- _Exercise details_
The entries below are to be restated exactly, and their images are to be omitted.

====

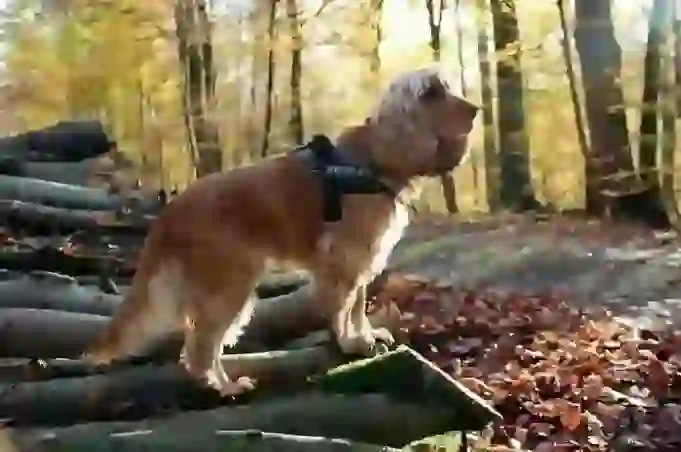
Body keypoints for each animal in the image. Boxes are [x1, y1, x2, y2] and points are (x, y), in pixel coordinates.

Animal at [81, 67, 478, 396]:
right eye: (430, 92)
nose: (476, 109)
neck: (372, 160)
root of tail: (172, 210)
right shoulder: (343, 258)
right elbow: (343, 308)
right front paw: (349, 343)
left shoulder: (363, 259)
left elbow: (358, 306)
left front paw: (365, 335)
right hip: (229, 286)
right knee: (199, 349)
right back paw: (225, 388)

====

- _Task solution_
Body keypoints for each animal in the image. Boxes are [x1, y1, x2, y2] and points are (x, y), in pixel coordinates.

Animal at [81, 67, 478, 396]:
right eye: (430, 92)
nose: (476, 109)
neck: (372, 160)
root of tail: (172, 210)
right shoulder: (343, 258)
right elbow: (343, 308)
right front paw: (349, 343)
left shoulder: (363, 259)
left elbow: (358, 306)
left front paw: (365, 335)
right hip: (229, 286)
right knee: (199, 349)
right back paw: (225, 388)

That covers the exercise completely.